The direct influence of other immunosuppressive drugs on IL-6 can only be speculated upon. CsA and FK506 are thought not to inhibit IL-6 production in vitro (23). Anti-CD3 murine mAb (OKT3) actually raises IL-6 levels in transplant recipients (24, 25). However, in our study, even in the patient treated with OKT3, we could not observe an increase of IL-6. IL-6 spikes always appeared at the time of first rejection episode, or with recurrence of rejection. These observations suggest that the rejection (or alternatively infection), rather than the drugs used for treatment, was the dominant factor in the determination of IL-6 levels.

In clinical application, the IL-6 rises due to rejection, whereas increases caused by infection appear to be distinguishable.

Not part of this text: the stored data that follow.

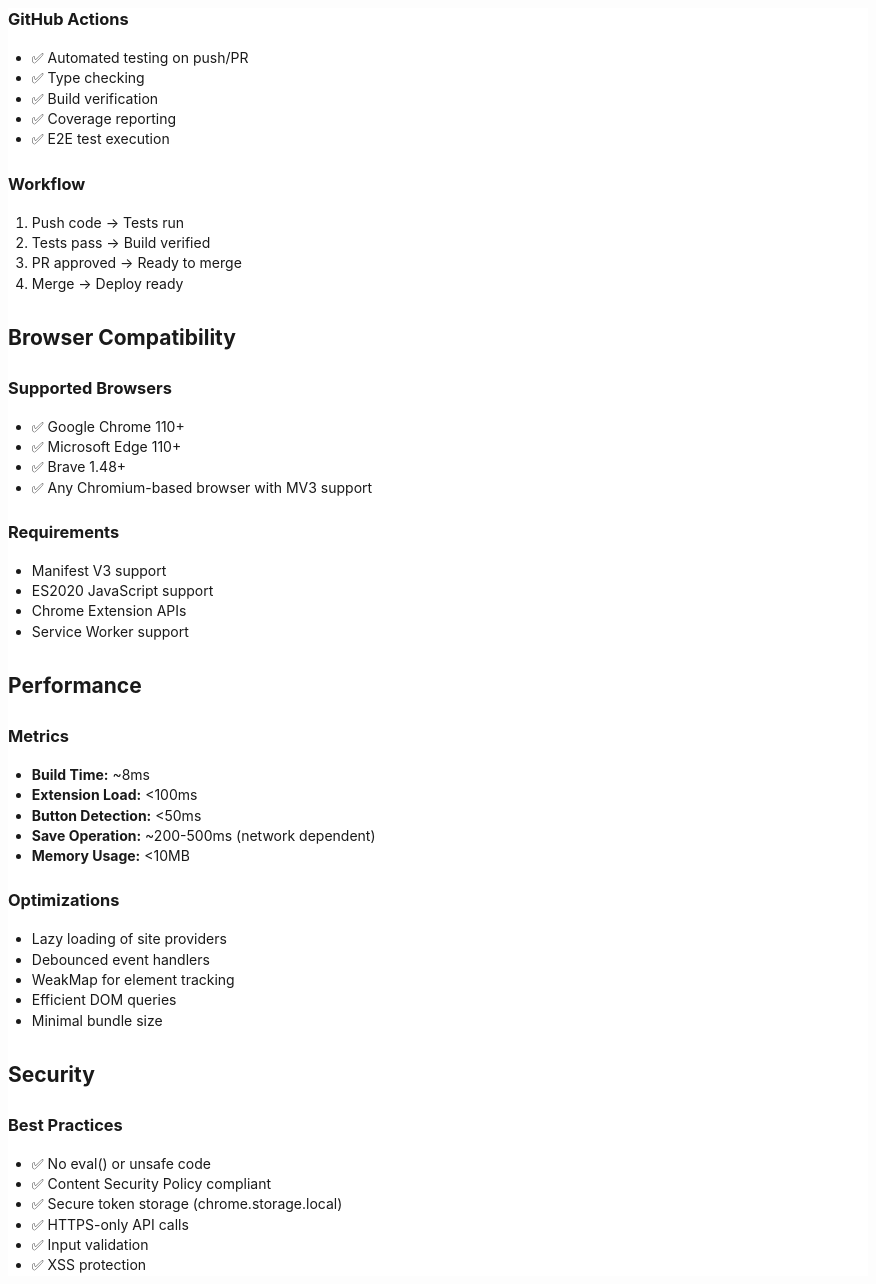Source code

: ### GitHub Actions
- ✅ Automated testing on push/PR
- ✅ Type checking
- ✅ Build verification
- ✅ Coverage reporting
- ✅ E2E test execution

### Workflow
1. Push code → Tests run
2. Tests pass → Build verified
3. PR approved → Ready to merge
4. Merge → Deploy ready

## Browser Compatibility

### Supported Browsers
- ✅ Google Chrome 110+
- ✅ Microsoft Edge 110+
- ✅ Brave 1.48+
- ✅ Any Chromium-based browser with MV3 support

### Requirements
- Manifest V3 support
- ES2020 JavaScript support
- Chrome Extension APIs
- Service Worker support

## Performance

### Metrics
- **Build Time:** ~8ms
- **Extension Load:** <100ms
- **Button Detection:** <50ms
- **Save Operation:** ~200-500ms (network dependent)
- **Memory Usage:** <10MB

### Optimizations
- Lazy loading of site providers
- Debounced event handlers
- WeakMap for element tracking
- Efficient DOM queries
- Minimal bundle size

## Security

### Best Practices
- ✅ No eval() or unsafe code
- ✅ Content Security Policy compliant
- ✅ Secure token storage (chrome.storage.local)
- ✅ HTTPS-only API calls
- ✅ Input validation
- ✅ XSS protection
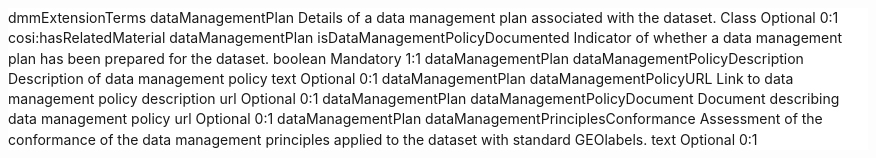 <tr>
<td>dmmExtensionTerms</td>
<td>dataManagementPlan</td>
<td>Details of a data management plan associated with the dataset.</td>
<td>Class</td>
<td>Optional</td>
<td>0:1</td>
<td>cosi:hasRelatedMaterial</td>
</tr>
<tr>
<td>dataManagementPlan</td>
<td>isDataManagementPolicyDocumented</td>
<td>Indicator of whether a data management plan has been prepared for the dataset.</td>
<td>boolean</td>
<td>Mandatory</td>
<td>1:1</td>
<td> </td>
</tr>
<tr>
<td>dataManagementPlan</td>
<td>dataManagementPolicyDescription</td>
<td>Description of data management policy</td>
<td>text</td>
<td>Optional</td>
<td>0:1</td>
<td> </td>
</tr>
<tr>
<td>dataManagementPlan</td>
<td>dataManagementPolicyURL</td>
<td>Link to data management policy description</td>
<td>url</td>
<td>Optional</td>
<td>0:1</td>
<td> </td>
</tr>
<tr>
<td>dataManagementPlan</td>
<td>dataManagementPolicyDocument</td>
<td>Document describing data management policy</td>
<td>url</td>
<td>Optional</td>
<td>0:1</td>
<td> </td>
</tr>
<tr>
<td>dataManagementPlan</td>
<td>dataManagementPrinciplesConformance</td>
<td>Assessment of the conformance of the data management principles applied to the dataset with standard GEOlabels.</td>
<td>text</td>
<td>Optional</td>
<td>0:1</td>
<td> </td>
</tr>
</tbody></table>
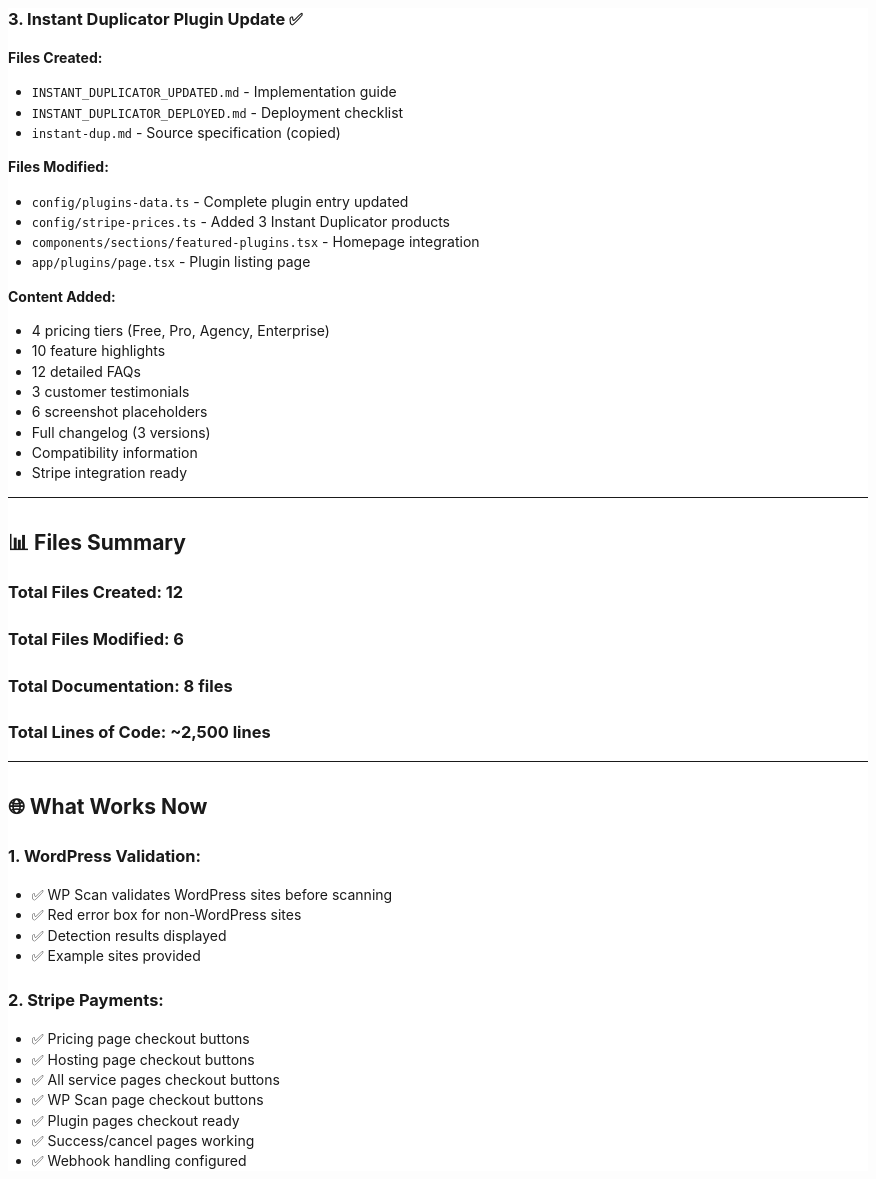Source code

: 
### **3. Instant Duplicator Plugin Update** ✅

**Files Created:**
- `INSTANT_DUPLICATOR_UPDATED.md` - Implementation guide
- `INSTANT_DUPLICATOR_DEPLOYED.md` - Deployment checklist
- `instant-dup.md` - Source specification (copied)

**Files Modified:**
- `config/plugins-data.ts` - Complete plugin entry updated
- `config/stripe-prices.ts` - Added 3 Instant Duplicator products
- `components/sections/featured-plugins.tsx` - Homepage integration
- `app/plugins/page.tsx` - Plugin listing page

**Content Added:**
- 4 pricing tiers (Free, Pro, Agency, Enterprise)
- 10 feature highlights
- 12 detailed FAQs
- 3 customer testimonials
- 6 screenshot placeholders
- Full changelog (3 versions)
- Compatibility information
- Stripe integration ready

---

## 📊 **Files Summary**

### **Total Files Created: 12**
### **Total Files Modified: 6**
### **Total Documentation: 8 files**
### **Total Lines of Code: ~2,500 lines**

---

## 🌐 **What Works Now**

### **1. WordPress Validation:**
- ✅ WP Scan validates WordPress sites before scanning
- ✅ Red error box for non-WordPress sites
- ✅ Detection results displayed
- ✅ Example sites provided

### **2. Stripe Payments:**
- ✅ Pricing page checkout buttons
- ✅ Hosting page checkout buttons
- ✅ All service pages checkout buttons
- ✅ WP Scan page checkout buttons
- ✅ Plugin pages checkout ready
- ✅ Success/cancel pages working
- ✅ Webhook handling configured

With bacterial infection, serum IL-6 levels were unrelentingly elevated, usually to extraordinary heights (> 1000 pg/ml). This pattern contrasted with the spikes of IL-6 seen with rejection that were quickly responsive to intensification of immunosuppression. The need for serial testing can be met with current technology. The IL-6 ELISA assay takes less than 5 hr.

Footnotes

*

Abbreviations: POD, postoperative day; sIL-2R, soluble IL-2R.